Thread: Weltweit haben Mediziner gerade Angst
Für das Personal im Gesundheitswesen stellt die Corona-Krise den medizinischen GAU dar. Das betrifft nicht nur Pflegepersonal sondern auch Ärzte. Die Ressourcen sind knapp, es müssen viel häufiger lebenswichtige Entscheidungen getroffen werden als sonst und die Zeit arbeitet gegen einen. Rettungssanitäter Christian A. S. Knitter hat dazu diesen sehr wichtigen Thread verfasst.
Ich habe mit mir gehadert, aber um die Wut und Ohnmacht zu verarbeiten, die mich nach gewissen tweets und posts in sozialen Medien heute erfasst haben, muss ich mal etwas zum Thema Triage und COVID-19 loswerden:
— Christian A. S. Knitter (@c_knitter) March 29, 2020
Weltweit haben Mediziner gerade Angst wie selten zuvor. Angst vor dem Mangel an Ressourcen, der auf sie zukommt und Angst vor den Entscheidungen, die sie dann treffen müssen. Niemand freut sich darauf. Aber ihr Anspruch ist es, möglichst vielen möglichst gut zu helfen.
— Christian A. S. Knitter (@c_knitter) March 29, 2020
Das kann aber bedeuten, nicht mehr zu versuchen, jedem alles zu bieten, was sonst üblich wäre, weil dann niemand genug abbekommt. Eine so einfache, wie unschöne Rechnung. Wir kennen das schon lange aus der Kriegs- oder Katastrophenmedizin.

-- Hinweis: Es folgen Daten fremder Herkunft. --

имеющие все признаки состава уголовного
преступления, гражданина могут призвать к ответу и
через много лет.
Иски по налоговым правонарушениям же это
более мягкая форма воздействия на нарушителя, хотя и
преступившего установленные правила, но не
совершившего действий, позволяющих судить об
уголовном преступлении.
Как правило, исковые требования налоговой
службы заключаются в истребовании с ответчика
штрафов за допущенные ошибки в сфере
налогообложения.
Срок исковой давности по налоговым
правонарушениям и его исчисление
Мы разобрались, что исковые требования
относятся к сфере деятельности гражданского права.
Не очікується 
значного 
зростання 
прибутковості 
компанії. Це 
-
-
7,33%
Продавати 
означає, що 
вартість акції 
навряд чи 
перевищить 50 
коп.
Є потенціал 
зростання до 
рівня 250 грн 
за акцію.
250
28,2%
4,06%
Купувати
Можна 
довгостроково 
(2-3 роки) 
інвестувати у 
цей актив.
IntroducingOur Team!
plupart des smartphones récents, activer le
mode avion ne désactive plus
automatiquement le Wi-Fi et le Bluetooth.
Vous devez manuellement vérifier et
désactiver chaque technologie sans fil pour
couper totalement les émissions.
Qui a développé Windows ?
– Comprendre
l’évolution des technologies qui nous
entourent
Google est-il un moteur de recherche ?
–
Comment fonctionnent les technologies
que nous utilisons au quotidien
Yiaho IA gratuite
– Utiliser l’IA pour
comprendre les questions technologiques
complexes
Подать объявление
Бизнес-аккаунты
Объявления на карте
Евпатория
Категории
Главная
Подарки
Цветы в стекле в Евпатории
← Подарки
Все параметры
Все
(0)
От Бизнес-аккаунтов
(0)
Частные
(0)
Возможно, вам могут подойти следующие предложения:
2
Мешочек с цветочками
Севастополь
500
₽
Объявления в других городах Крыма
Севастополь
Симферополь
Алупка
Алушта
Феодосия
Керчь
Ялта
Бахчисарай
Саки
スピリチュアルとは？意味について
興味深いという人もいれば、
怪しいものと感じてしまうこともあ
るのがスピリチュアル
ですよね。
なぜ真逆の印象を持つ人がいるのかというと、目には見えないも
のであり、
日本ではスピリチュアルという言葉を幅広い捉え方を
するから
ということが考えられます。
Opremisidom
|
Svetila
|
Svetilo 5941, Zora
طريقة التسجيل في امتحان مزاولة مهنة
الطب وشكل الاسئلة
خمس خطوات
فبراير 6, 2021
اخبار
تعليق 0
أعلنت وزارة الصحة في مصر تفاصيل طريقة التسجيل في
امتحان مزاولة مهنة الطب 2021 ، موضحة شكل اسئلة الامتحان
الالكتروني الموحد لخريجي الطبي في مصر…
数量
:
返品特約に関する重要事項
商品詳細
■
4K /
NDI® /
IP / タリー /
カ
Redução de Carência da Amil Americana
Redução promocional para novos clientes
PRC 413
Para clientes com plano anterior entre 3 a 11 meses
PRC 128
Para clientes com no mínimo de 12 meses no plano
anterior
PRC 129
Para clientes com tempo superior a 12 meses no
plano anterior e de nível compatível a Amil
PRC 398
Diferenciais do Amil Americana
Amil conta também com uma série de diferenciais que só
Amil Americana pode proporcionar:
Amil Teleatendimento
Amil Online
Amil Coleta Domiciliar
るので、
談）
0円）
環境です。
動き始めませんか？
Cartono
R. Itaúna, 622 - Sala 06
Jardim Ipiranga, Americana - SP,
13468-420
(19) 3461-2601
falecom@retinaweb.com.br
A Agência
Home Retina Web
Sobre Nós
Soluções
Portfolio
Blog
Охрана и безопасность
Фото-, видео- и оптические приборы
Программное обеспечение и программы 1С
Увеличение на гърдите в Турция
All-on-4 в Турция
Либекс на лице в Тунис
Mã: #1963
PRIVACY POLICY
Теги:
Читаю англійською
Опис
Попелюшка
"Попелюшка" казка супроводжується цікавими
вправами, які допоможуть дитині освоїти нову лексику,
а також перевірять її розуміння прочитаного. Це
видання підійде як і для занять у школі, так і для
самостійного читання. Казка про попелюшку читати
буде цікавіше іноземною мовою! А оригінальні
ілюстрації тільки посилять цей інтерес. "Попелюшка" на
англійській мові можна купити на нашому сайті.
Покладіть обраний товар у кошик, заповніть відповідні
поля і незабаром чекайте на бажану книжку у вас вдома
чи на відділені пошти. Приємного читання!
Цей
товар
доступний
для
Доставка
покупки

— Christian A. S. Knitter (@c_knitter) March 29, 2020
In einigen Ländern gehen gerade Ärzte und Pflegekräfte psychisch daran zu Grunde. Und auch hierzulande hat das Priorisieren begonnen. Bsp. Pneumokokken-Impfung: Es gibt nicht genug Impfstoff für alle, die wir laut STIKO-Empfehlung gerne impfen würden…
— Christian A. S. Knitter (@c_knitter) March 29, 2020
… also schützen wir wenigstens die, die statistisch am meisten davon profitieren: Die Ältesten und am relevantesten Vorerkrankten.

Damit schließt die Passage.